+++ Brano di partenza

L'arte di disegnare a matita

Con il disegno mi sono sempre usciti solo scarabocchi. Da ragazzino, tuttavia, c’è stato un periodo in cui mi ero messo in testa d’imparare. Per assecondare quella mia momentanea passione avevo acquistato, tra le altre cose, un manuale: “L’arte di disegnare a matita: corso pratico completo” di Francisco Asins. Questo libro, che conservo ancora oggi, spiegava la differenza tra i vari tipi d’impasti di grafite, come tenere in mano una matita quando si disegna e le tecniche della prospettiva e del ritratto. Venivano mostrati molti esempi. Molti di questi disegni, eseguiti dall’autore stesso, erano semplicemente eccezionali. Quando lo ebbi fra le mani, lo sfogliai ammirato. Mi fermai a osservare i volti, gli occhi, le orecchie; tutti disegnati a matita. Poi lessi avidamente la parte che parlava di strumenti e di tecniche. Provai anche a copiare qualcuno di quei ritratti, anticipando di molto i tempi. Capii che il disegno non faceva per me quando arrivai alla parte più noiosa del manuale: gli esercizi.

Il manuale proponeva una serie di esercizi semplici, da eseguire ogni giorno, magari più volte al giorno, per allenare la mano e migliorare il tratto. Quando me li trovai davanti, pensai: «davvero devo eseguire centinaia di volte questi tratti e queste chioccioline? Tutti i giorni? Più volte al giorno?». Il manuale tornò nella libreria, dov’è rimasto fino a oggi. Io riposi gli strumenti da disegno e smisi di pensarci del tutto. La cosa, però, i primi tempi mi avvilì parecchio. Non sapevo ancora che quell’anno avrei imparato la differenza tra la passione e l’hobby.

Nello stesso periodo, mio padre, si era messo in testa di insegnarmi a pescare. Lui era un pescatore della domenica mattina, ma con delle ambizioni. Appresso si portava sempre mio nonno, così da avere compagnia. L’idea di starmene impalato per ore in attesa che il pesce abboccasse non mi andava molto giù. La pesca, per un ragazzino, è qualcosa di estremamente noioso, secondo me. Assecondai i suoi desideri per un solo motivo: avevo notato l’esistenza di una tecnica detta “a galleggiante”. Consiste nell’inserire un galleggiante sulla lenza e aspettare che questo venga tirato giù, sotto il pelo dell’acqua, dal pesce che abbocca. Il trucco sta nel trovare la giusta profondità. Vale a dire, nel piazzare il galleggiante in una certa posizione, facendo in modo che l’amo, all’altra estremità della lenza, si trovi in quel particolare tratto di acqua in cui i pesci, in base alla stagione, alla temperatura e a un altro migliaio di variabili, nuotano affamati. È una tecnica di attesa. Ben altra cosa rispetto alla mosca o al recupero con il cucchiaino. Però mi dava la possibilità di starmene seduto all’aria aperta e di leggere i miei libri senza dover badare alla canna.

++++++
+++ Elenco dei dati

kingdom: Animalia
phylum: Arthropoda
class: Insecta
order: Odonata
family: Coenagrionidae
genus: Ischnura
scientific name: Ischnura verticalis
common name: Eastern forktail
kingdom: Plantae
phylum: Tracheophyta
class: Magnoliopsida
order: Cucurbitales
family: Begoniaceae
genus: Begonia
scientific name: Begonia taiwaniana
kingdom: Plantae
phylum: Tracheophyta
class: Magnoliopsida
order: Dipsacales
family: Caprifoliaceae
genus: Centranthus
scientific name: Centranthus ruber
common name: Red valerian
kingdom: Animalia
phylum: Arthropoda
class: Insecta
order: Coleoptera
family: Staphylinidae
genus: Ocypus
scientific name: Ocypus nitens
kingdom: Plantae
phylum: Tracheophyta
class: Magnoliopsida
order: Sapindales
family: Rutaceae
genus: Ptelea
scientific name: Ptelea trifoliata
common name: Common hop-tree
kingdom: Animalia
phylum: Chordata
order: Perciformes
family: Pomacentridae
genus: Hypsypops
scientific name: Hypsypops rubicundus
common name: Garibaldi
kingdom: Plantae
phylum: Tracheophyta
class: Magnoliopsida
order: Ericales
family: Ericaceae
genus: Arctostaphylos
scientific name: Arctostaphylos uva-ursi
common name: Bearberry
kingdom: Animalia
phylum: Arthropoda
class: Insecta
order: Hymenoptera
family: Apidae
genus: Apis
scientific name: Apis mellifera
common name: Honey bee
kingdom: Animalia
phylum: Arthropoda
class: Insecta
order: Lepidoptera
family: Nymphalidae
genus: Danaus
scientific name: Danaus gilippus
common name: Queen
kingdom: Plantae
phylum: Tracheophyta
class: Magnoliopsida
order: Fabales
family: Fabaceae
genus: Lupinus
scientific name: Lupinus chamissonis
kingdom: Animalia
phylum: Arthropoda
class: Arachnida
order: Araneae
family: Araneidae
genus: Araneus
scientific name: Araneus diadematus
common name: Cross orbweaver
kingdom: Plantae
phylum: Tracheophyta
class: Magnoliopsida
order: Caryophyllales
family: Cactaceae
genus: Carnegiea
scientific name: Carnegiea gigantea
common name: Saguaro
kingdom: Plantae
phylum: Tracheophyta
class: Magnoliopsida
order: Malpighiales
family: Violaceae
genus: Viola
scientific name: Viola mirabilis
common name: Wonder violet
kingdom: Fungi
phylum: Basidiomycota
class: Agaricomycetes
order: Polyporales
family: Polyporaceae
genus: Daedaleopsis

++++++

◆ **Quesiti**:
(a) Rispondi a queste domande sul brano di partenza, ciascuna su una riga:
(i) Chi è l'autore del manuale di disegno acquistato da chi racconta?
(ii) Chi accompagnava sempre il padre durante la pesca?
(iii) In quale momento della settimana pescava il padre?
(b) Spiega in una o due frasi perché, secondo il brano di partenza, chi racconta acconsentì a imparare a pescare con il padre.

◆ **Risposte**:
(a)
(i) Francisco Asins.
(ii) Il nonno.
(iii) La domenica mattina.

(b) Chi racconta acconsentì perché aveva notato l'esistenza della tecnica «a galleggiante», una tecnica di attesa. Questa tecnica gli permetteva di restare all'aria aperta a leggere i propri libri senza dover badare alla canna.